* What you will do *
Look through the data for the string "Rasterize". Copy every line where it is found.

* The records *
==*==
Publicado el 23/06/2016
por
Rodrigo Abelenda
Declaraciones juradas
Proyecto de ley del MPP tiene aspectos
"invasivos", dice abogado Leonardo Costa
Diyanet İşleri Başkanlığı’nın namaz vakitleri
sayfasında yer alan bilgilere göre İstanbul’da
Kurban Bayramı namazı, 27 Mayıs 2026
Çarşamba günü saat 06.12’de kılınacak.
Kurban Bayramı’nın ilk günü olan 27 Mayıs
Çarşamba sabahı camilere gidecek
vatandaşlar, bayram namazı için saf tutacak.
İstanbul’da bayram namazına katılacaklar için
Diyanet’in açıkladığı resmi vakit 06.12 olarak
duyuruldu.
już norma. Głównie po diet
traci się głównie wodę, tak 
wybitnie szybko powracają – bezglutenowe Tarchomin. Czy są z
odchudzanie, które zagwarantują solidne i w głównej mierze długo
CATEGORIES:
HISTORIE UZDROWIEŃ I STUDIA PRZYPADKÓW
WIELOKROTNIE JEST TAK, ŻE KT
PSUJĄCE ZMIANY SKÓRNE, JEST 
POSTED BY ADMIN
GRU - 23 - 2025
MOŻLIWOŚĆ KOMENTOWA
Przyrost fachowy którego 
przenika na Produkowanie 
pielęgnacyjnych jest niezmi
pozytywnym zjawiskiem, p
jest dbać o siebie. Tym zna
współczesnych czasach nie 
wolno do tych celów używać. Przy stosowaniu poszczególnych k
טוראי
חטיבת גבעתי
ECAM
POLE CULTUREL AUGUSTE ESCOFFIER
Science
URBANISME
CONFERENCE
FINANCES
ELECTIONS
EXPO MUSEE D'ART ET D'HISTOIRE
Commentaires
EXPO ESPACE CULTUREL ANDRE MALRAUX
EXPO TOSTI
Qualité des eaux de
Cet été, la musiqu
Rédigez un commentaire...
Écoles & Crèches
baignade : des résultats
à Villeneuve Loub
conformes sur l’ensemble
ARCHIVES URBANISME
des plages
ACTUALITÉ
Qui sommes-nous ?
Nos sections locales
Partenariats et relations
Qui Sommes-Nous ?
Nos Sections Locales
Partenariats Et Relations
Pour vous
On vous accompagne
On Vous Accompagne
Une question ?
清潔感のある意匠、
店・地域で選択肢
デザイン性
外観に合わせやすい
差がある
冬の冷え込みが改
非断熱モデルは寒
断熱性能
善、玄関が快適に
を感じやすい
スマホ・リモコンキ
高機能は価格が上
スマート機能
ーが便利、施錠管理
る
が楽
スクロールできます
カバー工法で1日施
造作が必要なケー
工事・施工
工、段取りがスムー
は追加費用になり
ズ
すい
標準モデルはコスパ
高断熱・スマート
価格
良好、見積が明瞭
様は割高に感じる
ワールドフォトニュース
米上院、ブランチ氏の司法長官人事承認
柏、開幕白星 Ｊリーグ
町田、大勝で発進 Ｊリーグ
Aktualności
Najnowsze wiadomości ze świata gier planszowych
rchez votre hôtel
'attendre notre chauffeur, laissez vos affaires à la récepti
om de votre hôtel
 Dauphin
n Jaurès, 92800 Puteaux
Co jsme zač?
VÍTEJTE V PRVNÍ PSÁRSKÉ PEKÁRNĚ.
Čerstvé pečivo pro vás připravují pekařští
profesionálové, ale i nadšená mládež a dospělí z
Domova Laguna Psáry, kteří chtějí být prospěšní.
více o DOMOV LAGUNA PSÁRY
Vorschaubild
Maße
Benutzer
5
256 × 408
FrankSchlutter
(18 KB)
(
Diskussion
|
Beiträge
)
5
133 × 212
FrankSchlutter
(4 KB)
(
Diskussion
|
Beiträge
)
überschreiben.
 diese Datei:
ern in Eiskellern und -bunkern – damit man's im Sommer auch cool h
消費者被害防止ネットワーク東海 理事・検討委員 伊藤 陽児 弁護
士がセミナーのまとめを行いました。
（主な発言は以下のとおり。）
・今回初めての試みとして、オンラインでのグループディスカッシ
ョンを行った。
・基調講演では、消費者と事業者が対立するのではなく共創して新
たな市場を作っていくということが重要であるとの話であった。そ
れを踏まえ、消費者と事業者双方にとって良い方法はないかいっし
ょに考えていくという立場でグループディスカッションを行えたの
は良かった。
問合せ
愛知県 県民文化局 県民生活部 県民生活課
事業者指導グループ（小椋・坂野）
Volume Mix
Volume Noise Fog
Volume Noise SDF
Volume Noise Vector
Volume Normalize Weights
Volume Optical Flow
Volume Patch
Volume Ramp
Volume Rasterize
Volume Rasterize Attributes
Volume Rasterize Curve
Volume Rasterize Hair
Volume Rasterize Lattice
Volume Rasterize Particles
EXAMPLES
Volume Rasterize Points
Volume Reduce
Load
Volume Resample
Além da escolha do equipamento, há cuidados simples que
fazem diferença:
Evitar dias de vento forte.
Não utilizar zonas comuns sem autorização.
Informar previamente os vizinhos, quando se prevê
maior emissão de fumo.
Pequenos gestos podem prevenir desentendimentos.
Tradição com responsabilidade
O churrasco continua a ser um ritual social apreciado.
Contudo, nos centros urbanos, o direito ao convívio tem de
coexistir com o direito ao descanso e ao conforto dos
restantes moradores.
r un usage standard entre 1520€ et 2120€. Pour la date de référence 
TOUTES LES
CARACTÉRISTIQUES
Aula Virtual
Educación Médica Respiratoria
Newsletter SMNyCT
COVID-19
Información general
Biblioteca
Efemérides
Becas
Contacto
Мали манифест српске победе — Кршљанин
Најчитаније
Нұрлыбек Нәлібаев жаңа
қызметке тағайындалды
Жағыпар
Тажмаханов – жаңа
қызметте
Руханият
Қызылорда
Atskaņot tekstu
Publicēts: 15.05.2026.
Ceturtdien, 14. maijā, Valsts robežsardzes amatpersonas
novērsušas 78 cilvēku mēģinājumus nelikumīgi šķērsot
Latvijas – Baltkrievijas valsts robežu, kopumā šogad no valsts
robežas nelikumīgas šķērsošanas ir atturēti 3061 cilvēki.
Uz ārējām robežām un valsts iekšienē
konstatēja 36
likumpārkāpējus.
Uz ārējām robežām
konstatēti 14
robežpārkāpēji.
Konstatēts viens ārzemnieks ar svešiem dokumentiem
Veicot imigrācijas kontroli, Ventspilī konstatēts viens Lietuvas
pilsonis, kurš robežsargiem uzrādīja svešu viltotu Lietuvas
==*==
* Solution to this problem *
Volume Rasterize
Volume Rasterize Attributes
Volume Rasterize Curve
Volume Rasterize Hair
Volume Rasterize Lattice
Volume Rasterize Particles
Volume Rasterize Points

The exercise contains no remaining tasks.